May a deaf, mute, knowing no english or sign language be allowed to testify as a key witness in a criminal trial?
Question Details: A deaf, mute, non-english understanding or writing allowed to testify as the key witness in a criminal trial if there are 2 intermediary interpreters and no effective cross examination by the defendant allowed?
That would be a question for the determination of the trial judge. I am inclined to guess that the judge will allow it if he is a key witness. The defense attorney may wish to note their objection for the record to preserve the right to bring it up on appeal in the event the trial does not go well for the defendant. I am a New York criminal defense attorney. Give me a call if you would like to discuss the matter. It would be my pleasure to speak with you about the case. Darren M. Shapiro, Esq. 631-882-3140
If the witness can make himself understood to an American jury through two interpreters, he can be cross-examined through the two interpreters. So I don't see how the defendant can claim that there's no opportunity for effective cross-examination.
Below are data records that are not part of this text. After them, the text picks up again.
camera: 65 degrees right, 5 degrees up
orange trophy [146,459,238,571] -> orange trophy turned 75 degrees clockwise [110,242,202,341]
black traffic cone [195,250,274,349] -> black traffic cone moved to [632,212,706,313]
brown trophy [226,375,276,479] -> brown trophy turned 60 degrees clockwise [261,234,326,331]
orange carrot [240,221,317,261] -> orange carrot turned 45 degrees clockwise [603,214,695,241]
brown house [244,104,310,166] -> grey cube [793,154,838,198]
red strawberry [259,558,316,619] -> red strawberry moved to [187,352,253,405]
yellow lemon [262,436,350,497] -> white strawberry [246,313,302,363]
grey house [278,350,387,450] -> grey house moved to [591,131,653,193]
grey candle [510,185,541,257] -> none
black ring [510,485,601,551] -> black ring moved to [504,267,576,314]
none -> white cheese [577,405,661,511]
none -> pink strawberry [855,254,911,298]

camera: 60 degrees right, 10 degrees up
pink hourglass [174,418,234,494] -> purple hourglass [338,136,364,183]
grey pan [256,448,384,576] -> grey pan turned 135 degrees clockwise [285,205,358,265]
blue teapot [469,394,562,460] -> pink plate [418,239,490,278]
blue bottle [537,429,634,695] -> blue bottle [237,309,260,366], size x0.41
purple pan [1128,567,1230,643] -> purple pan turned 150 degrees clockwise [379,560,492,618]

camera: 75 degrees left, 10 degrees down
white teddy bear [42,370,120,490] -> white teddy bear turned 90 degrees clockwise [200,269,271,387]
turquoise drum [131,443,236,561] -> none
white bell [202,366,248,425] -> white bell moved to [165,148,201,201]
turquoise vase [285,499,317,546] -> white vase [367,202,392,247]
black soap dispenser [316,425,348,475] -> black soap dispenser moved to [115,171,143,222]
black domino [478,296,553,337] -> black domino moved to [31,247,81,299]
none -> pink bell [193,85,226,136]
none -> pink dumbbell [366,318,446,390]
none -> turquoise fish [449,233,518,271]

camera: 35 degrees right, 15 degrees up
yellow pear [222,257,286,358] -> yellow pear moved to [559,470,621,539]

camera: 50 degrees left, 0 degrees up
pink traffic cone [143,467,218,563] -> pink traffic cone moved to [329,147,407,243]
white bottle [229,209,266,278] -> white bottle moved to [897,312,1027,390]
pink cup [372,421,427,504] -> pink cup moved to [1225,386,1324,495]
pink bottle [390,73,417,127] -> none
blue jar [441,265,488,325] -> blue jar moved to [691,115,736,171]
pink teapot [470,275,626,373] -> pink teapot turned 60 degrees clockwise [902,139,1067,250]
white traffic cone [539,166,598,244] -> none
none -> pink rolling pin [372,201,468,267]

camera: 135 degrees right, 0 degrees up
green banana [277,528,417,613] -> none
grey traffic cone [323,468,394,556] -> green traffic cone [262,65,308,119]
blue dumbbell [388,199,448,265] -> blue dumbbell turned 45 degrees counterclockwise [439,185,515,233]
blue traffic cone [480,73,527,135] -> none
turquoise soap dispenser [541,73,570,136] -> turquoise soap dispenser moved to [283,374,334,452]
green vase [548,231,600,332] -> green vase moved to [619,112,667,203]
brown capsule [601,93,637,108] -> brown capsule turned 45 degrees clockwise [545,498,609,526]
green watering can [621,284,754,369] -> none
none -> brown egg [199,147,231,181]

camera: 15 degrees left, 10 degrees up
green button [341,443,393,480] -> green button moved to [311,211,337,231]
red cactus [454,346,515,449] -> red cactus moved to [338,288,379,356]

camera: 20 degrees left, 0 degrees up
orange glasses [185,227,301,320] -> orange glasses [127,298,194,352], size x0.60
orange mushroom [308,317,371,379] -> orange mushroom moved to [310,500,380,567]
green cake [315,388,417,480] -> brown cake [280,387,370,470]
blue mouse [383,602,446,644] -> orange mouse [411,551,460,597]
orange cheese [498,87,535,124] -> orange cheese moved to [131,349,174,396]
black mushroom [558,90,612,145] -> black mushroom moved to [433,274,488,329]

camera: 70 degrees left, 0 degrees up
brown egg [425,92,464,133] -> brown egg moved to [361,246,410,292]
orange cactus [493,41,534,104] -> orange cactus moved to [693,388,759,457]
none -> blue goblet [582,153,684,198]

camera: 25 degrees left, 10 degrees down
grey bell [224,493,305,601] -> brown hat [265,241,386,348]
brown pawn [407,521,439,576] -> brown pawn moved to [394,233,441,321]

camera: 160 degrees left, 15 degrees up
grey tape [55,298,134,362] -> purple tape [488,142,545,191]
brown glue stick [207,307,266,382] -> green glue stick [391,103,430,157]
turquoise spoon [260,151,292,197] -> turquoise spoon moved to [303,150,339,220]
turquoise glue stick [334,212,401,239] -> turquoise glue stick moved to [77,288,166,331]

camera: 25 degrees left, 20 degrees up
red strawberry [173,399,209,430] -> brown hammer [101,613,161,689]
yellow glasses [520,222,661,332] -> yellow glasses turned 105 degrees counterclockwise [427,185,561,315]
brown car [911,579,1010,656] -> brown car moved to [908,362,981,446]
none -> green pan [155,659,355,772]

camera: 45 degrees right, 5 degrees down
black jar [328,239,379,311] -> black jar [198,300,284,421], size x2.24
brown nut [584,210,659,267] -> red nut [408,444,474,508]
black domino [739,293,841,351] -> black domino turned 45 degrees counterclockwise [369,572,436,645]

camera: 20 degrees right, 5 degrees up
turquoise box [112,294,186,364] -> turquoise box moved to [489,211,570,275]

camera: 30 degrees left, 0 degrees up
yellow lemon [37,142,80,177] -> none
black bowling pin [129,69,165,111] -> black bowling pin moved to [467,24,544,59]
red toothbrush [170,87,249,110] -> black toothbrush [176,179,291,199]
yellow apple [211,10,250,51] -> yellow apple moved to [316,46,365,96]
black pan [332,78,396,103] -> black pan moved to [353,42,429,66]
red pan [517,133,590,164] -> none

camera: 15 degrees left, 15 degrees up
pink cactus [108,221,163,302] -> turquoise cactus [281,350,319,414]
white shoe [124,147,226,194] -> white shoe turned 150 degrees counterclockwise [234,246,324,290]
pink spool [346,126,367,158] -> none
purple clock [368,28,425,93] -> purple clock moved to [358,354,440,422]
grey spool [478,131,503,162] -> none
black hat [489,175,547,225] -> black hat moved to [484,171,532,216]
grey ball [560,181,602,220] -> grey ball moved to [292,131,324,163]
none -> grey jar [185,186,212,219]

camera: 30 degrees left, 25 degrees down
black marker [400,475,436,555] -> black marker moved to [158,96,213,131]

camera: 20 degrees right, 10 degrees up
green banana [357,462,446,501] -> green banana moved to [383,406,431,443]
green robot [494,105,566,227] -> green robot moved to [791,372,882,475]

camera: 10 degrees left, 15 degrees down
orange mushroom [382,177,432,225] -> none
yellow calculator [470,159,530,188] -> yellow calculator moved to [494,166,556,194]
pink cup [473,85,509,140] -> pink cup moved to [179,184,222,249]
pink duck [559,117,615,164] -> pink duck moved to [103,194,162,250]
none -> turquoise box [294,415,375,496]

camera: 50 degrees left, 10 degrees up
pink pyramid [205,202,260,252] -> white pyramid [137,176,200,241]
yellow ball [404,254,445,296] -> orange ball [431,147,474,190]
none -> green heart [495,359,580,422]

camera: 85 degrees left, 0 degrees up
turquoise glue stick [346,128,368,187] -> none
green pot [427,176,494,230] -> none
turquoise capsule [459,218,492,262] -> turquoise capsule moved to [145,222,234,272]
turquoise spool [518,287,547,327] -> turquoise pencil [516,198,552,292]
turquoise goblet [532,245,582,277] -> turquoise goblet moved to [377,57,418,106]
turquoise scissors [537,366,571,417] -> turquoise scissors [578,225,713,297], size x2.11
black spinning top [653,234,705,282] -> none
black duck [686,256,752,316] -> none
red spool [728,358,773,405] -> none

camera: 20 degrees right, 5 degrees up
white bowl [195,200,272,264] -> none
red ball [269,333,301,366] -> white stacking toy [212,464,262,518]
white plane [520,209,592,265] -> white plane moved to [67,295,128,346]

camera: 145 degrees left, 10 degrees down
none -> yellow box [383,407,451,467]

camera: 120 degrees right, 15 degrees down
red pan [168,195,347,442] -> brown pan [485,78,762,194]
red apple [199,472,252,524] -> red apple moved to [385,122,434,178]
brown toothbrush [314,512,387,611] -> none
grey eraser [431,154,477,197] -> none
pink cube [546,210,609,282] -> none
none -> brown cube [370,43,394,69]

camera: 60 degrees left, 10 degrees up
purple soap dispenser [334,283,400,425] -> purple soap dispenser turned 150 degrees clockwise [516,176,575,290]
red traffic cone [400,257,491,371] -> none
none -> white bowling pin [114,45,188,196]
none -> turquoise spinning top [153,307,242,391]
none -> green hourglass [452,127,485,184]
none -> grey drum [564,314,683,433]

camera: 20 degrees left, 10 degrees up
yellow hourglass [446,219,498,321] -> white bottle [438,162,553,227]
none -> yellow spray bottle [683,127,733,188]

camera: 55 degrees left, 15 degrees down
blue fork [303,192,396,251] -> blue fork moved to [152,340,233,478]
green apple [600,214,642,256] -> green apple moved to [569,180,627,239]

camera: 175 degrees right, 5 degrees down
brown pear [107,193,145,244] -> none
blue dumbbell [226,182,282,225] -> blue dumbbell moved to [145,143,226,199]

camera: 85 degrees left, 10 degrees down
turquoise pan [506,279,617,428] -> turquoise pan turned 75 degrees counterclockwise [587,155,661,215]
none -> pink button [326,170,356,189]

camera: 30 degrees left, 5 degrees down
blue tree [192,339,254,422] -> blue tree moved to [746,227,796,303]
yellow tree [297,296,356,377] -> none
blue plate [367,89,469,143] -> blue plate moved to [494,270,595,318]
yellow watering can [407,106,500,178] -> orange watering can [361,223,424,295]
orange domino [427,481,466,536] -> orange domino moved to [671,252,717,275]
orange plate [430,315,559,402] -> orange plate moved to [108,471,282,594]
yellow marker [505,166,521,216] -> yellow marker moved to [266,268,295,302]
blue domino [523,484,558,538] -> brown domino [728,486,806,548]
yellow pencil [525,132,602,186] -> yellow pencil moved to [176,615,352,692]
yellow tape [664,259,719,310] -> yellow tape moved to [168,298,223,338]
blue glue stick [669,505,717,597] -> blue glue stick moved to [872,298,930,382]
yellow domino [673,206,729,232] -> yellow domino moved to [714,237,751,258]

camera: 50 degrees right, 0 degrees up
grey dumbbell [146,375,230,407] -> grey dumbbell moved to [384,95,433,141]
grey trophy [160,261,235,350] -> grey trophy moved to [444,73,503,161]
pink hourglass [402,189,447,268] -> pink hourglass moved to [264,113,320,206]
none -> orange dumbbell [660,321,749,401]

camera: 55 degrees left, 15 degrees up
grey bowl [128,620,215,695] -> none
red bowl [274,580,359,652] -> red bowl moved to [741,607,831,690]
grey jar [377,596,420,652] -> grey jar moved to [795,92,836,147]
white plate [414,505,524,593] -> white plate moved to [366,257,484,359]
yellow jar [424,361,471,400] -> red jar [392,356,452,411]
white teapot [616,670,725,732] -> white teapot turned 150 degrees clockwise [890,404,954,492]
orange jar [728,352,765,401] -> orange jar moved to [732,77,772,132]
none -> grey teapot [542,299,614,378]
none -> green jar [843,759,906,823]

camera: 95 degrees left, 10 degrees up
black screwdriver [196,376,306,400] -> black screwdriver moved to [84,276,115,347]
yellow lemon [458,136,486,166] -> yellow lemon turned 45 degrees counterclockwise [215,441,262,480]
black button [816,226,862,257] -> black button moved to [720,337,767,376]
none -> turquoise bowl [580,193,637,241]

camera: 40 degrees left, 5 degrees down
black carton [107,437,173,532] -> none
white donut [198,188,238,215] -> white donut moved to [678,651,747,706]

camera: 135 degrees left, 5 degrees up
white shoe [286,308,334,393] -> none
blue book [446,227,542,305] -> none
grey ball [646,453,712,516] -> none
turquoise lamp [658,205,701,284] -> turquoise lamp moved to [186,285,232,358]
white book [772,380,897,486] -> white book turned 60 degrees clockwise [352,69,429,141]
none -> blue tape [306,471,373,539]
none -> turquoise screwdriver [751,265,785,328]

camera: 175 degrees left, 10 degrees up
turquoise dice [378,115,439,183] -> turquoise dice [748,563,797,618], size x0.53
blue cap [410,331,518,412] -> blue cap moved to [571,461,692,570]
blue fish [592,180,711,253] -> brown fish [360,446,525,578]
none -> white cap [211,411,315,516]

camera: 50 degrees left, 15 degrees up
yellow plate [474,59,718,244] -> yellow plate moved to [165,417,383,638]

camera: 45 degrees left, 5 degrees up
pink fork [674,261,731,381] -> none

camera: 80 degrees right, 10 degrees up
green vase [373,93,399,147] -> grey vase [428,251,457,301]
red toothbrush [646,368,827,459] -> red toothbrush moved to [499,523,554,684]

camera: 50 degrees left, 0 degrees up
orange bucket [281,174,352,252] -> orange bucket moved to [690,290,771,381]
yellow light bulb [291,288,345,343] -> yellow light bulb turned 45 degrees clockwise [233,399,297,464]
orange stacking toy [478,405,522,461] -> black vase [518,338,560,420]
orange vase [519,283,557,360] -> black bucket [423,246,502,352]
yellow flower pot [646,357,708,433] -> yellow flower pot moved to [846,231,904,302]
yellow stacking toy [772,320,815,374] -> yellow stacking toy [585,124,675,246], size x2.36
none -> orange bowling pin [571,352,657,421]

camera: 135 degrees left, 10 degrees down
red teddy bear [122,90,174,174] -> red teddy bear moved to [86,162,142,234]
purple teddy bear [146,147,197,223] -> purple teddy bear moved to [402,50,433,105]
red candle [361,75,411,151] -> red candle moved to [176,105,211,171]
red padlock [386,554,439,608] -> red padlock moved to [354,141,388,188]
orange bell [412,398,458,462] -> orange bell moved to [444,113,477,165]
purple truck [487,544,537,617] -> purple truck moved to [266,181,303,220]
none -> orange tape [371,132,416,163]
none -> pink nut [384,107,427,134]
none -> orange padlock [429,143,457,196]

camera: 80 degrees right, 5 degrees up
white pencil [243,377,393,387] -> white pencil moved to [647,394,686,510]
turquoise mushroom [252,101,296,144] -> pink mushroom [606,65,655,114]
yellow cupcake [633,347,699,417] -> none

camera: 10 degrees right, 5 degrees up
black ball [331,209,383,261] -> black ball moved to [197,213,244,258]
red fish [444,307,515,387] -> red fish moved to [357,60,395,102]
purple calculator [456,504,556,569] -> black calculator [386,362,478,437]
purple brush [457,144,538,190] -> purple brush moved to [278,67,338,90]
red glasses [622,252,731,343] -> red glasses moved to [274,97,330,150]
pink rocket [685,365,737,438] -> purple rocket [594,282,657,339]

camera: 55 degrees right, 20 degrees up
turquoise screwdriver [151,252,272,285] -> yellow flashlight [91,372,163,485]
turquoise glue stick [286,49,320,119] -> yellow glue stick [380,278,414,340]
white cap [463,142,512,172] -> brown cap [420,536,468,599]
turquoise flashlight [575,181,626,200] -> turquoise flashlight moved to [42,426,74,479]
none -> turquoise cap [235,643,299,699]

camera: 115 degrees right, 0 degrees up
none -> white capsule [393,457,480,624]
It might take an approach a little different than that counsel would use with most witnesses, but it can be done.
Cross examination is an art. If you're the defendant, you will definitely need an attorney to cross examine this witness.
Although I do not practice law in the state of New York, here are my initial impressions. First, it is unclear to me how this person could testify if they can neither speak or write. What kind of interpreters are these? Can this witness write in a language other than English? It seems to me that the defendant's attorney may be able to file a motion to preclude this testimony based upon its unreliability. In any event, the 5th amendment to the United States constitution includes something called the "confrontation clause", which gives the defendant a constitutional right to cross examine any witnesses. Therefore, if cross examination of this witness is being denied this would potentially be a gross violation of the defendant's constitutional rights and a clear basis for a future appeal.